TASK REQUIREMENTS => All lines of the material below that include the string "down" are to be copied.

SUPPLIED DATA =>

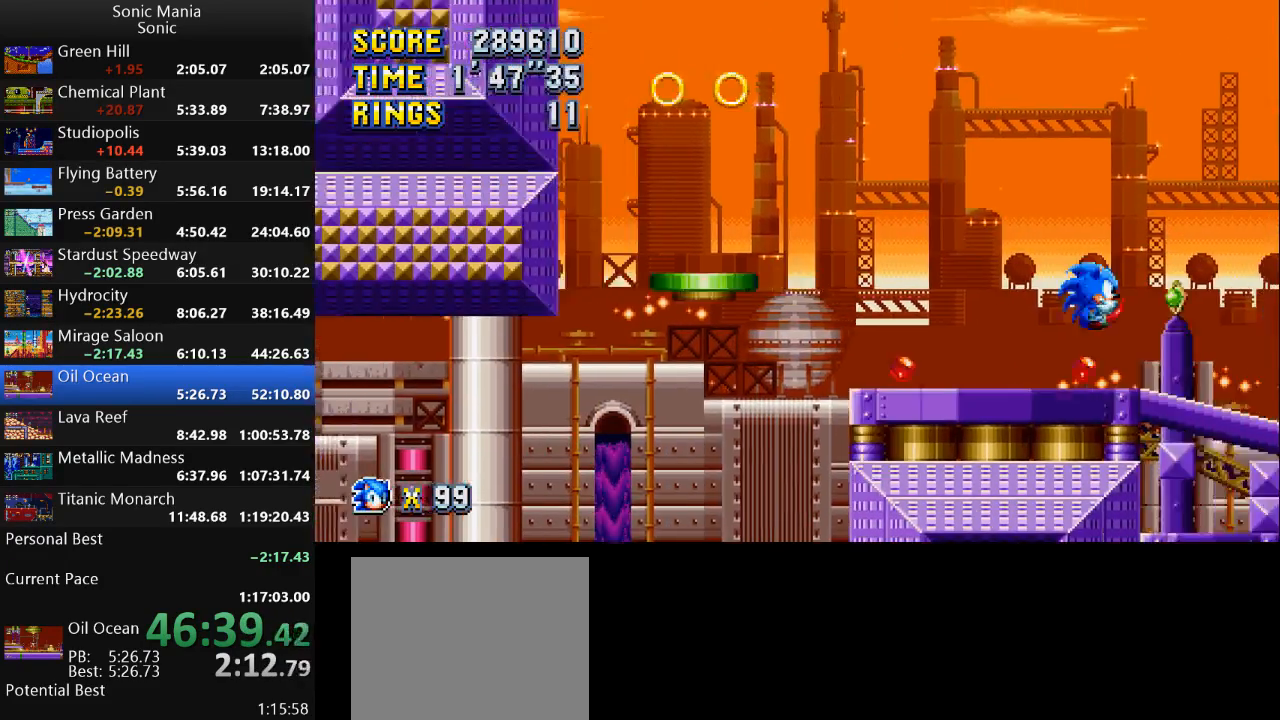
{"buttons": [], "left_stick": "down", "right_stick": "center", "events": [[267, "left_stick", "down"]]}
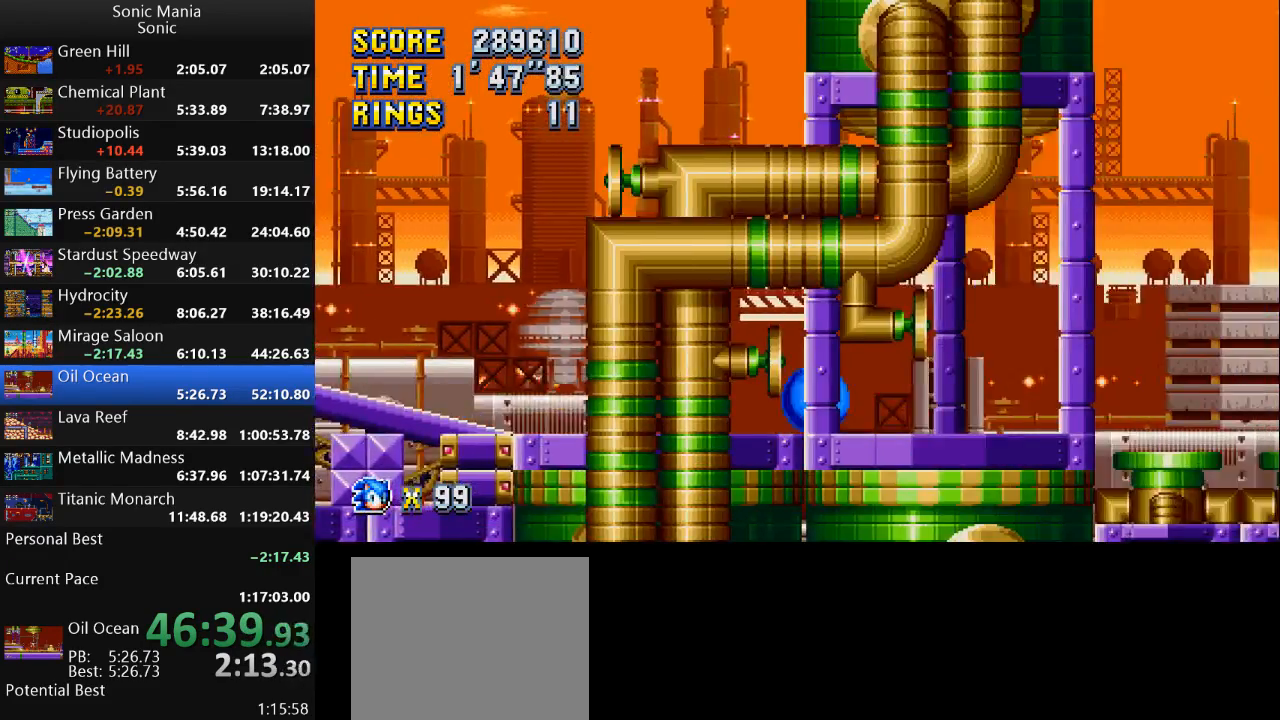
{"buttons": ["A"], "left_stick": "right", "right_stick": "center", "events": [[167, "A", "down"], [167, "left_stick", "right"]]}
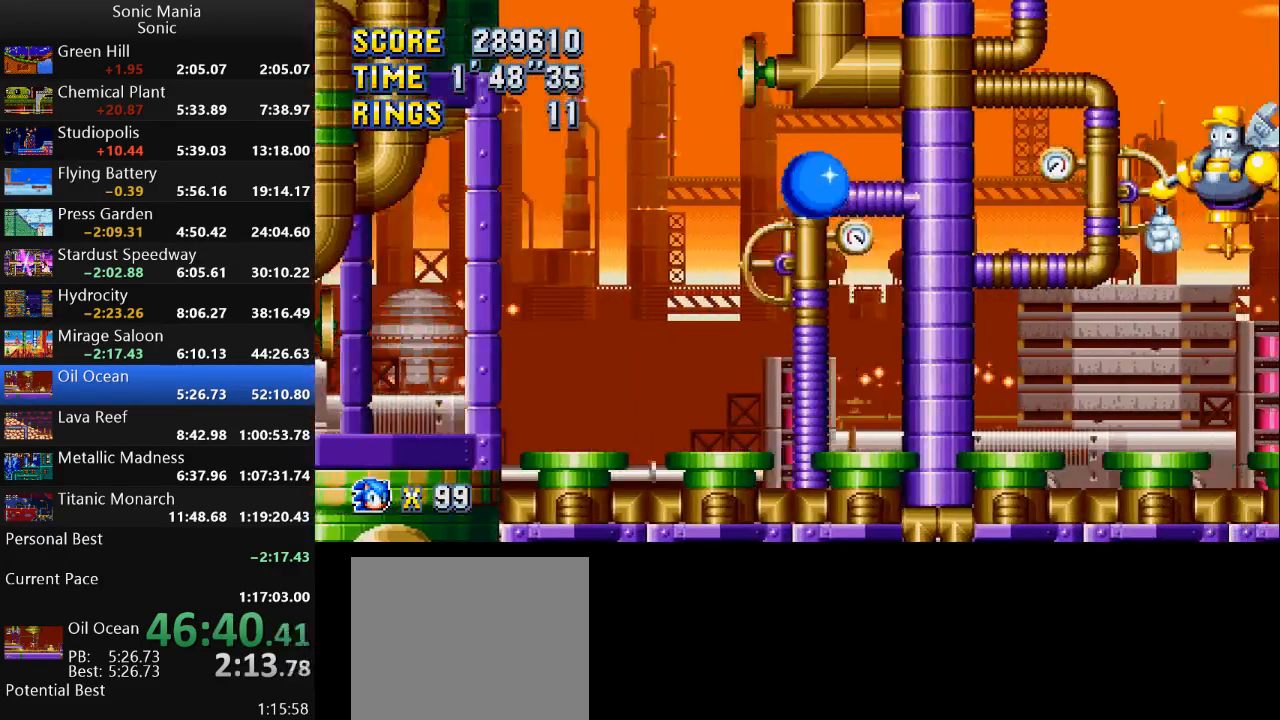
{"buttons": [], "left_stick": "right", "right_stick": "center", "events": [[500, "A", "up"]]}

SOLUTION =>
{"buttons": [], "left_stick": "down", "right_stick": "center", "events": [[267, "left_stick", "down"]]}
{"buttons": ["A"], "left_stick": "right", "right_stick": "center", "events": [[167, "A", "down"], [167, "left_stick", "right"]]}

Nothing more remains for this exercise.